**PROBLEM REQUIREMENTS:**
Up to and including the line with "- README guides users through setup", please set down the entries below exactly, starting from the first line.

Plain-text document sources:

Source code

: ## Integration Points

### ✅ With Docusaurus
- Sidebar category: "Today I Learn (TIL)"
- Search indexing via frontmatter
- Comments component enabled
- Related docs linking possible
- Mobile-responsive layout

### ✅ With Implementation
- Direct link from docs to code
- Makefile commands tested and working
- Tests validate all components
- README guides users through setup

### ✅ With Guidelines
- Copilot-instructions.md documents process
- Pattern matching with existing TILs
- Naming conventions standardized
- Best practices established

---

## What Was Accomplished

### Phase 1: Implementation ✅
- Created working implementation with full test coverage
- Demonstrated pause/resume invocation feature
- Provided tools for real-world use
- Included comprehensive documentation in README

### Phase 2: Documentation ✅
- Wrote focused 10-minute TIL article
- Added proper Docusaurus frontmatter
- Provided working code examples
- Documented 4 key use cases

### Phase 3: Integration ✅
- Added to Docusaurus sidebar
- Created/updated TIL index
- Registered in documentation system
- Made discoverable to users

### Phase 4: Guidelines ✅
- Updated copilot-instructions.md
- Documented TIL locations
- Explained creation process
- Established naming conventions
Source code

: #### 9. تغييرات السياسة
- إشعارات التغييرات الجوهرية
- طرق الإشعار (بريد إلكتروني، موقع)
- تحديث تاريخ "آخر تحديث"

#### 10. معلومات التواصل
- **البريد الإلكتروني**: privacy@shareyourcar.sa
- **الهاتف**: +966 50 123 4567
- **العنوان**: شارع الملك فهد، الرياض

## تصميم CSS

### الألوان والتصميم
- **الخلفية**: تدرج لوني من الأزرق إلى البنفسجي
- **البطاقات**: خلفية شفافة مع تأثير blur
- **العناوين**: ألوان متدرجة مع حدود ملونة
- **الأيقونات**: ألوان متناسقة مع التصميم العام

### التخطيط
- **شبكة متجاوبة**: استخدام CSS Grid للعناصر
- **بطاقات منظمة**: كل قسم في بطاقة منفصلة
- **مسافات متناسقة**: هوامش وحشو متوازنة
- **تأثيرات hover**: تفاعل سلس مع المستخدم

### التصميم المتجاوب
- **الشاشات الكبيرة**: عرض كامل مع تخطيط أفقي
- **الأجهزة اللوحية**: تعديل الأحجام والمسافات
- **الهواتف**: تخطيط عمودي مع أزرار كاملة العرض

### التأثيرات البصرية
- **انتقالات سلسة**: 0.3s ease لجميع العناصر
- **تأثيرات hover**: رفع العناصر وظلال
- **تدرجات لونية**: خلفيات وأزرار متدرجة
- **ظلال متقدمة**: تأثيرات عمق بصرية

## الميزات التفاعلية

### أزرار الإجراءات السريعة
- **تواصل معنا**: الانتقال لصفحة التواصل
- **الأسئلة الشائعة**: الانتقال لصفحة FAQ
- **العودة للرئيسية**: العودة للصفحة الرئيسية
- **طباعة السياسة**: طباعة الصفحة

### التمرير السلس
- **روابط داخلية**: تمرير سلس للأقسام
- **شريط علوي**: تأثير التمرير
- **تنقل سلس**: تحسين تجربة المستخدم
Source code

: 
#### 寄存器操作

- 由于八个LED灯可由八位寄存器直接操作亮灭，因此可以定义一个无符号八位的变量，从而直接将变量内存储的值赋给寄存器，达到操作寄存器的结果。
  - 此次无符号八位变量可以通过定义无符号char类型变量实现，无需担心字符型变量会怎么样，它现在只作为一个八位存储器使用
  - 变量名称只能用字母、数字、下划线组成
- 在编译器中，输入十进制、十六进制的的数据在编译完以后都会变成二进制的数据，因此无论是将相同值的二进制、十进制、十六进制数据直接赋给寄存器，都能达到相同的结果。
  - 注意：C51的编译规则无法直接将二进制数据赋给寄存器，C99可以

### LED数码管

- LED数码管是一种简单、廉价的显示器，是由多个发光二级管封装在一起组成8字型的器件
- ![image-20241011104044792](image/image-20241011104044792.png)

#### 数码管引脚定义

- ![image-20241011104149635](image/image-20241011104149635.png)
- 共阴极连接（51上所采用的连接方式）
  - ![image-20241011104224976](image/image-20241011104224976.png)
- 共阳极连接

**ANSWER TO THIS TASK:**
Source code

: ## Integration Points

### ✅ With Docusaurus
- Sidebar category: "Today I Learn (TIL)"
- Search indexing via frontmatter
- Comments component enabled
- Related docs linking possible
- Mobile-responsive layout

### ✅ With Implementation
- Direct link from docs to code
- Makefile commands tested and working
- Tests validate all components
- README guides users through setup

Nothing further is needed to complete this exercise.